Depending on the TV brand and its JavaScript events passed to the app, the remote control directional key pad acted as mouse directional events or an app grid directional event. Often it acted as a mouse, which was painful for users to browse because it was so slow and sometimes unpredictable. This app captured the JavaScript events and translated them into app grid directional key presses.

Can you imagine entering in a text search just using the remote control directional keypad? That is painfully slow. So the search screen included a way to just search the first 3 letters of each word and it filtered the searches automatically with each letter entered.

Music Data Collection and Curation

How were the top music video lists created? Where did the top hits come from? How were the song lists matched to YouTube videos?

The top music lists were scraped from popular websites using Python scripts. The lists were aggregated and stored in JSON files and then uploaded to Firebase object storage. The TV apps sent requests to Firebase object URLs to download the list data.

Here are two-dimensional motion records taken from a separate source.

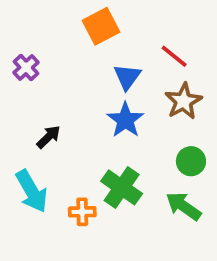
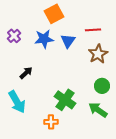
red line: (174, 56) -> (93, 30), turned -42
blue star: (125, 120) -> (44, 39), moved, turned 30
orange cross: (82, 212) -> (51, 122), moved

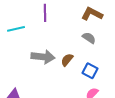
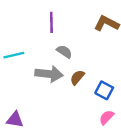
cyan line: (16, 29) -> (14, 55), moved
gray semicircle: (89, 38) -> (64, 52), moved

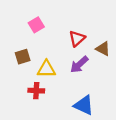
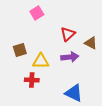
pink square: (36, 25) -> (37, 13), moved
purple arrow: (79, 65) -> (70, 57), turned -144

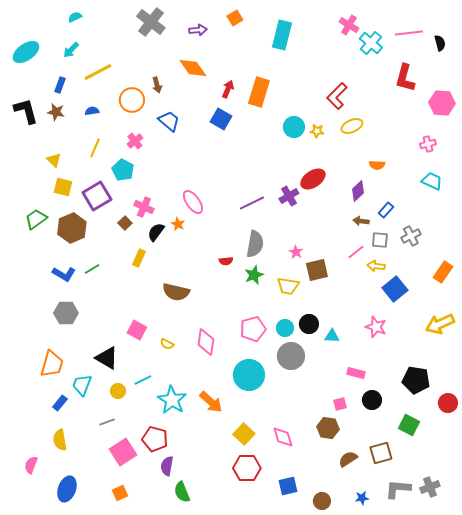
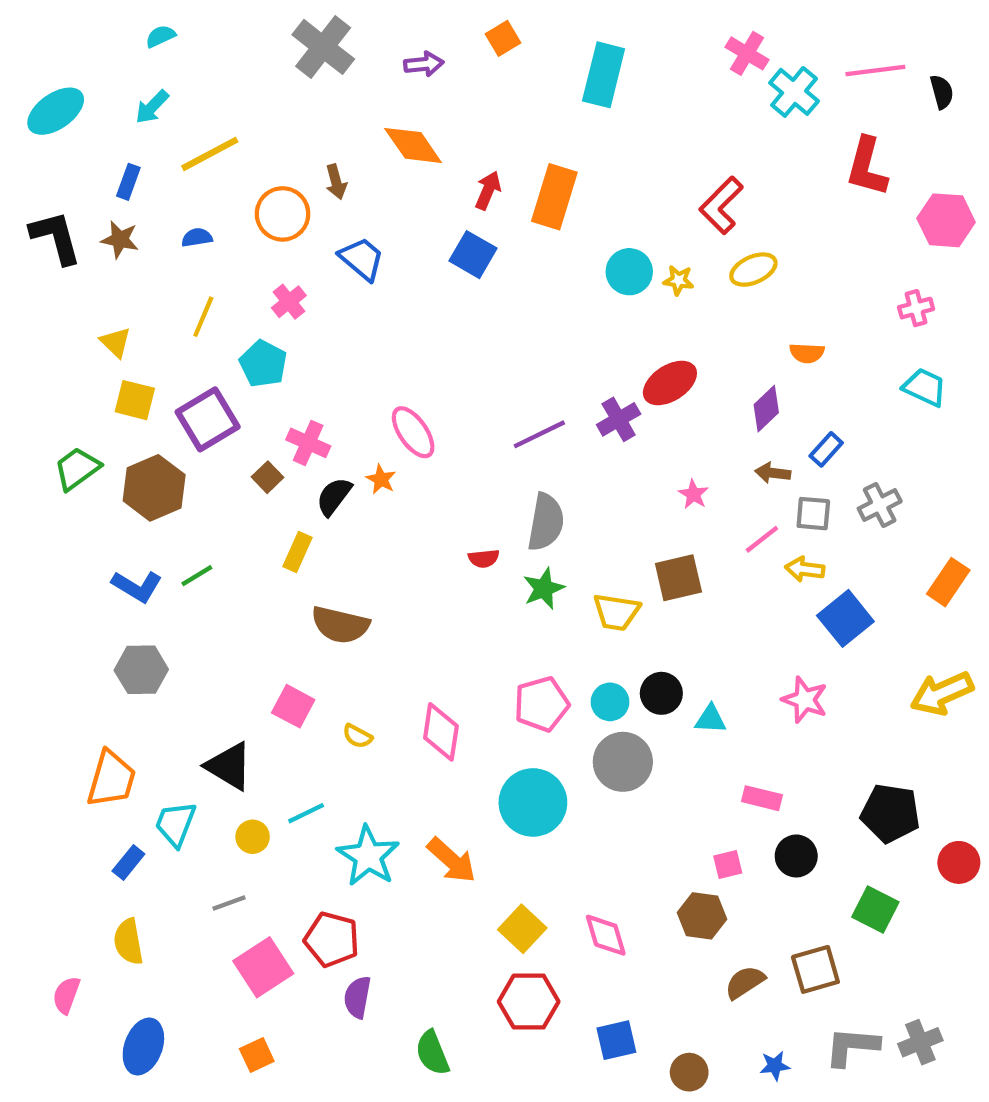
pink star: (296, 252) -> (693, 494), moved
brown semicircle: (176, 292) -> (340, 625), moved
green semicircle: (182, 492) -> (432, 1053), moved

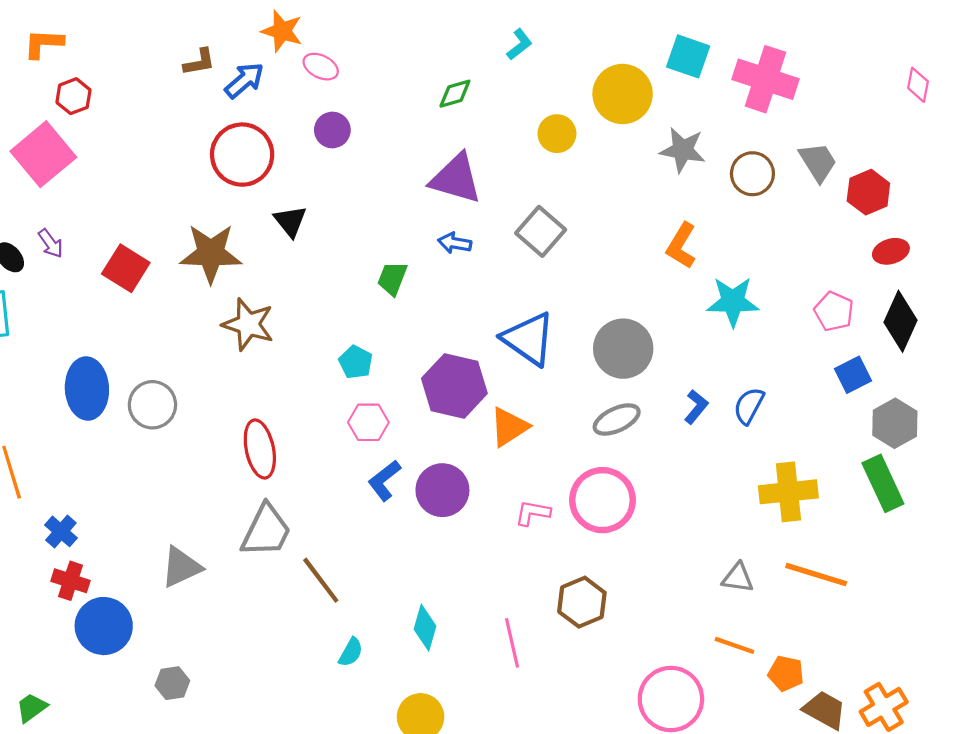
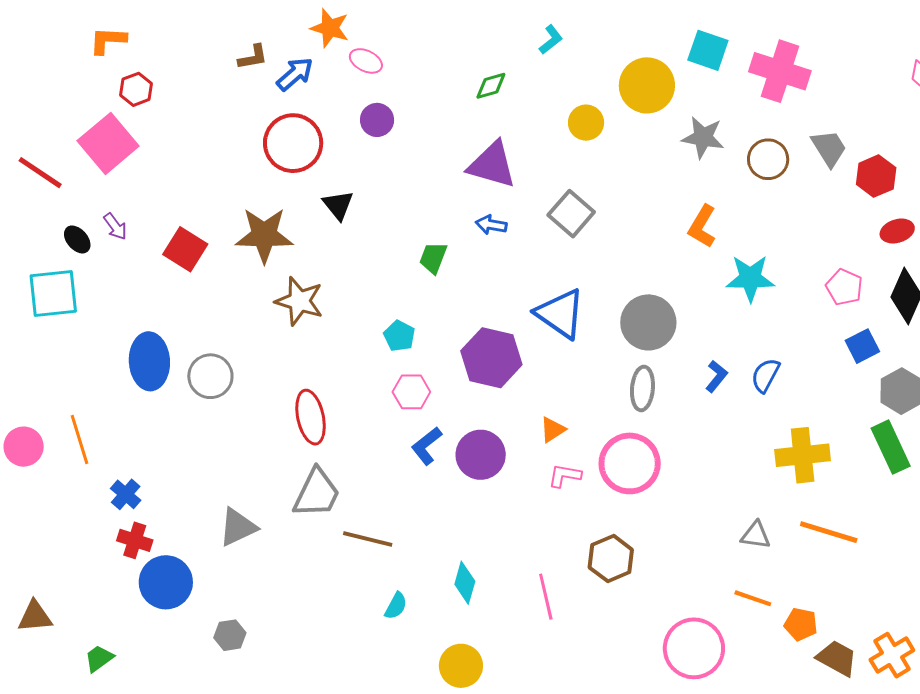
gray ellipse: (617, 420) -> (642, 388), turned -60
orange triangle: (509, 427) -> (553, 430), moved, size x0.7
brown line: (321, 580) -> (368, 539), turned -39

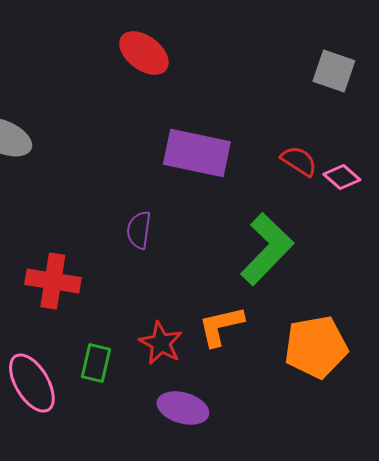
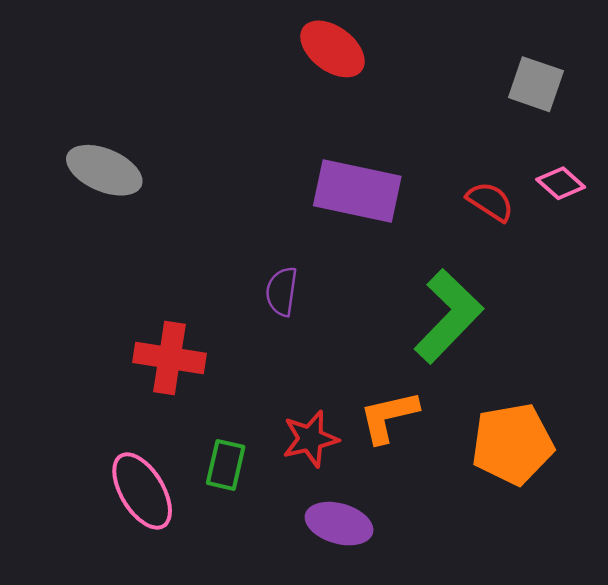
red ellipse: (144, 53) -> (332, 49), moved
pink diamond: (342, 177) -> (561, 183), moved
red star: (161, 343) -> (310, 439), turned 30

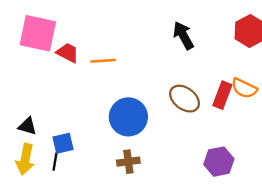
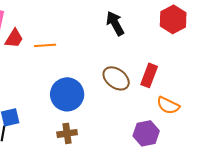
red trapezoid: (68, 53) -> (14, 38), turned 95
orange semicircle: (244, 88) -> (168, 105), moved

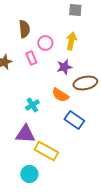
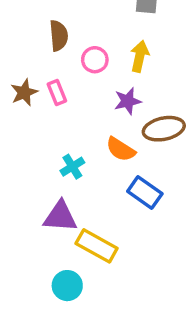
pink rectangle: (31, 58) -> (57, 92), moved

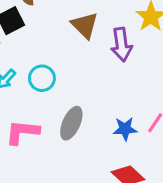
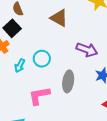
purple arrow: (122, 45) -> (87, 50), moved, turned -45

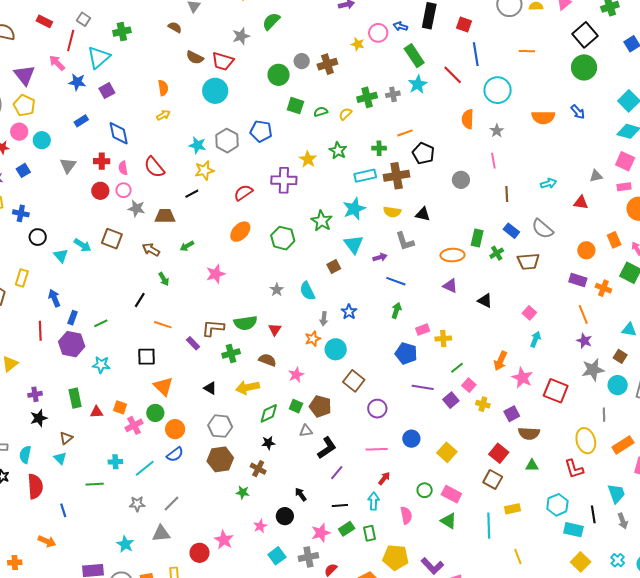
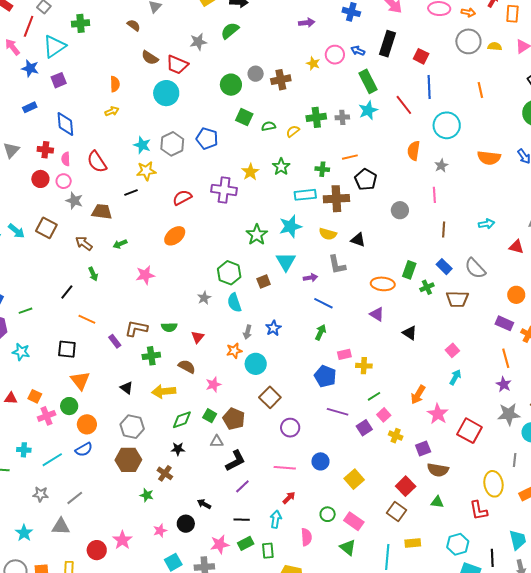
orange line: (527, 51) -> (480, 90), turned 70
green hexagon: (283, 238) -> (229, 273), moved
green semicircle: (245, 323) -> (169, 327), size x0.7
black arrow: (301, 494) -> (204, 504), turned -32

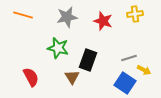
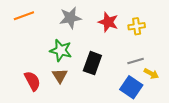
yellow cross: (135, 14) -> (137, 26), moved
orange line: (23, 15) -> (24, 16), turned -36
brown triangle: (72, 77) -> (60, 76), moved

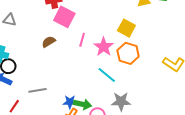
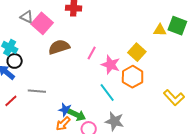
pink square: (64, 17) -> (42, 23), moved
brown semicircle: (49, 42) -> (59, 47), size x1.5
pink star: (104, 47) -> (111, 65), turned -30

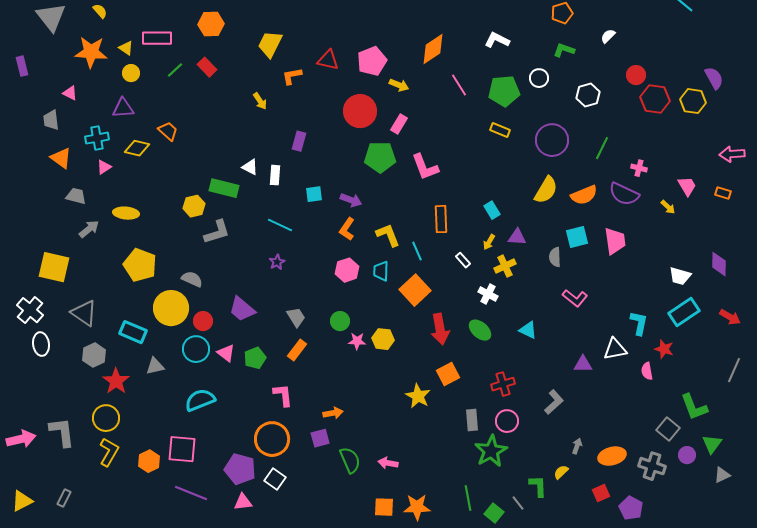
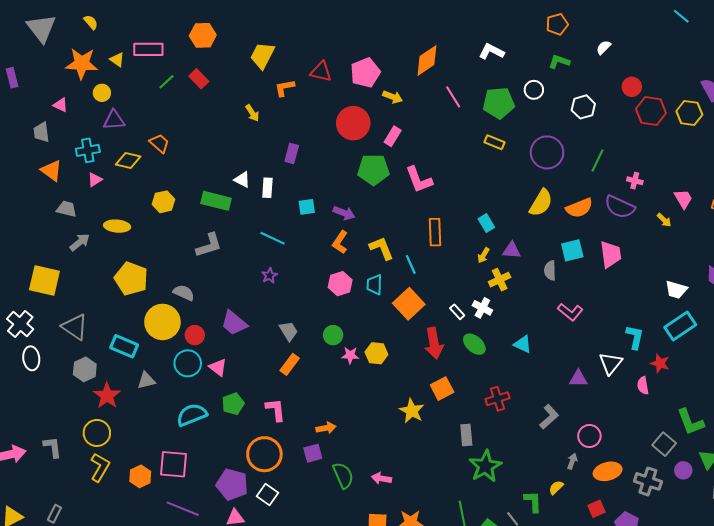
yellow circle: (131, 73) -> (102, 93), moved
yellow hexagon: (194, 206) -> (163, 202), moved
white rectangle: (463, 260) -> (457, 312), moved
white triangle: (615, 349) -> (611, 363), turned -40
green pentagon: (255, 358) -> (233, 404), moved
pink circle: (507, 421) -> (589, 436), moved
gray L-shape: (62, 432) -> (52, 447), size x0.7

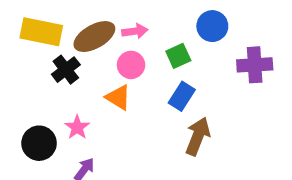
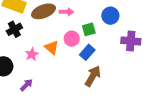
pink circle: (131, 65) -> (72, 39), moved
black cross: (66, 70) -> (14, 29), moved
pink star: (77, 127) -> (32, 54), moved

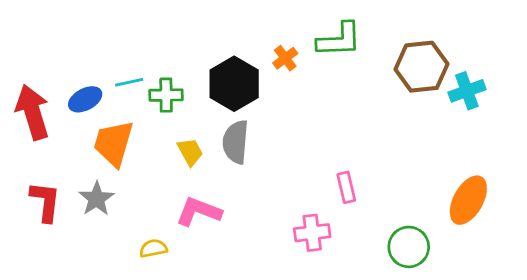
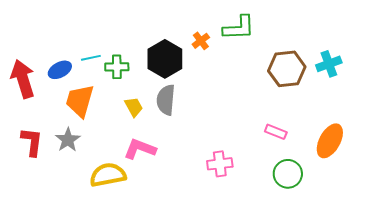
brown hexagon: (421, 67) -> (287, 69), moved
pink rectangle: (346, 187) -> (276, 132), moved, turned -55
yellow semicircle: (153, 248) -> (108, 175), size x1.8

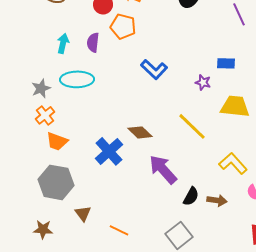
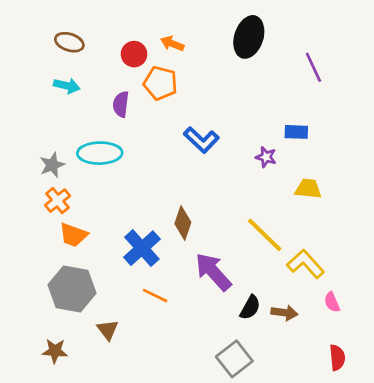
cyan arrow: (63, 43) -> (67, 86), moved, turned 90
yellow trapezoid: (235, 106) -> (308, 189), size x0.7
yellow line: (192, 126) -> (265, 235), moved
brown diamond: (140, 132) -> (183, 223), turned 65
orange line: (119, 230) -> (155, 296), moved

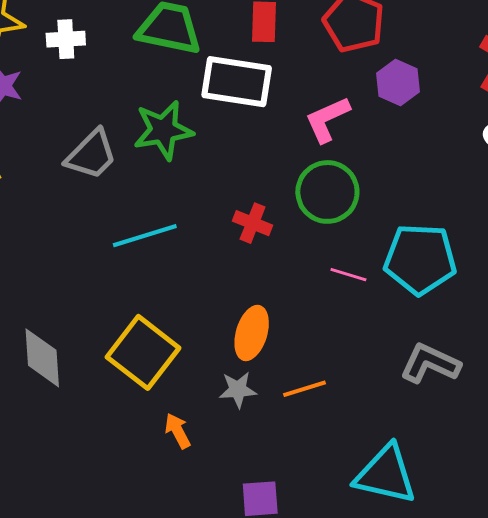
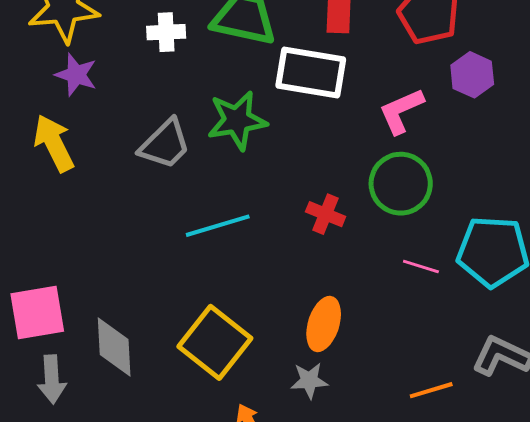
white cross: (66, 39) -> (166, 32), moved
orange line: (305, 389) -> (431, 390), moved

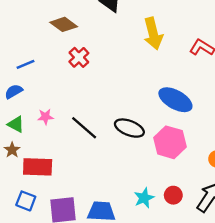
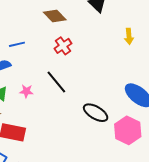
yellow arrow: (153, 34) -> (129, 36), size x0.6
black line: (84, 128) -> (56, 82), moved

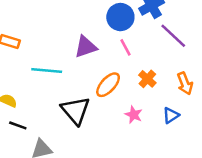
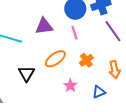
black triangle: (76, 110) -> (26, 74), size x0.7

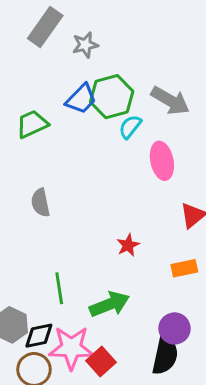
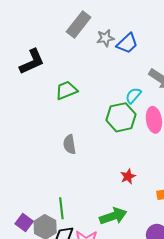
green hexagon: (112, 97) -> (121, 117), moved
blue trapezoid: (81, 99) -> (127, 43), moved
green line: (59, 288) -> (61, 208), moved

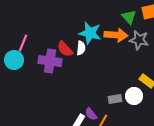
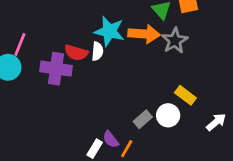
gray star: (139, 40) -> (175, 41), turned 30
red semicircle: (65, 49) -> (76, 53), turned -30
gray rectangle: (115, 99) -> (143, 119), turned -32

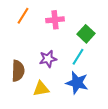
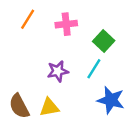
brown semicircle: (18, 71) -> (19, 106), moved, turned 150
blue star: (77, 83) -> (111, 100), moved

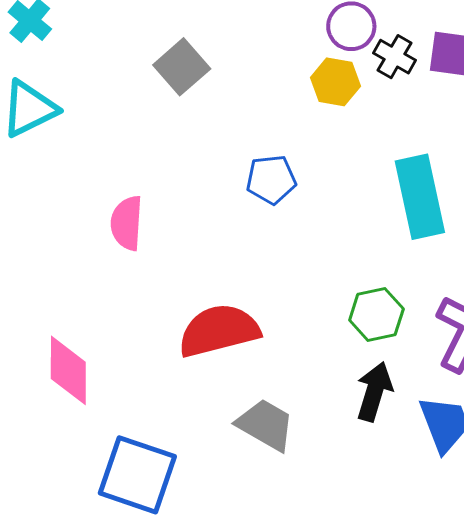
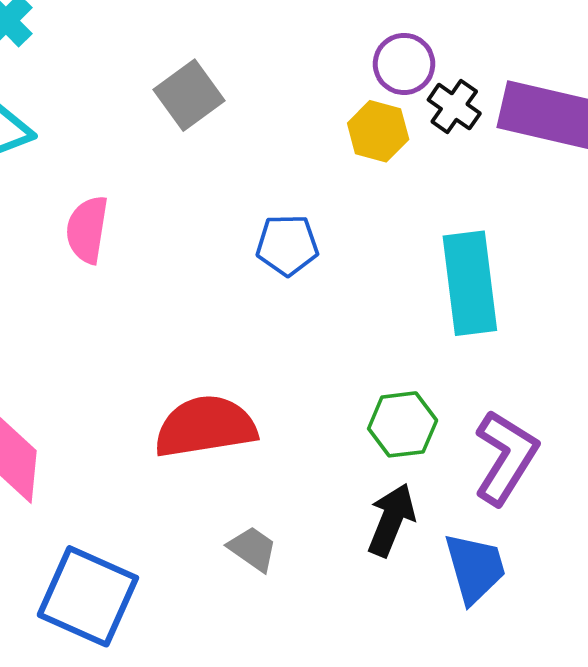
pink semicircle: (127, 223) -> (87, 230), moved
gray trapezoid: (266, 425) -> (253, 549), size x0.7

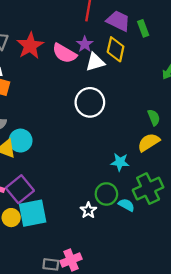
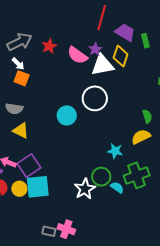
red star: (30, 46) -> (49, 46), size x0.7
white triangle: (95, 62) -> (102, 65), size x1.4
cyan circle: (21, 141) -> (67, 115), moved
white star: (88, 210) -> (85, 189), size x1.5
pink cross: (71, 260) -> (66, 229), turned 36

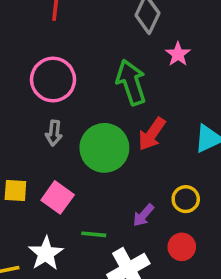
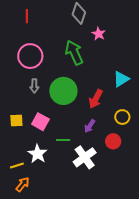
red arrow: (152, 134) -> (96, 99), moved
yellow circle: (186, 199) -> (122, 117), moved

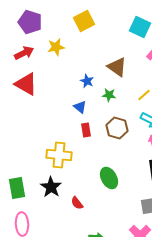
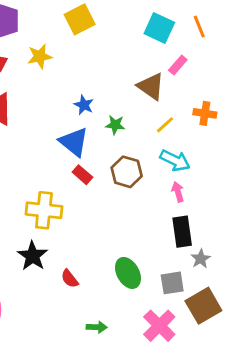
brown triangle: (117, 67) -> (151, 86), moved
blue triangle: (80, 107) -> (74, 142), size x1.6
red rectangle: (86, 130) -> (82, 175), turned -40
green ellipse: (109, 178) -> (128, 273), moved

YouTube has a music website and their music videos can be searched by artist and title. Python scripts searched for music videos by artist and song title, sorted by popularity.

Help Videos (aka Show Me How) TV App Structure

This app was very much like Emtivee, except that it was curated differently. The most popular YouTube channels for DIY, hobby tutorials, crafting, and so on were searched and the top channel lists were organized manually. It was organized by category, channel, and playlist.

While the app shared a similar structure to Emtivee, it slowly grew apart due to the how it was curated and organized. It was planned to refactor these apps to share a common code base, but the project ended before that could happen.

Each video item contained the YouTube video ID, title, description, length, and preview image URL. The preview image and title was displayed in the TV grid buttons.

There was also a search feature to search text in titles and descriptions. It sent a search request to Firebase Cloud Firestore (NoSQL database) and it returned search the results.

Channel and Playlist Data Collection

Every night, Python scripts queried YouTube API for new playlist videos. Like Emtivee, Help Videos data was stored in JSON data files and uploaded to Firebase object storage. The object keys (and URL parts) were hierarchical by category, channel, playlist, and list number. Each JSON file contained a maximum of 50 videos, so each playlist was usually divided into several lists. This prevented long download latency, which would aggrevate TV viewers.

The video data was not only stored in JSON files, but also in the Firebase Cloud Firestore (NoSQL database) for text searching.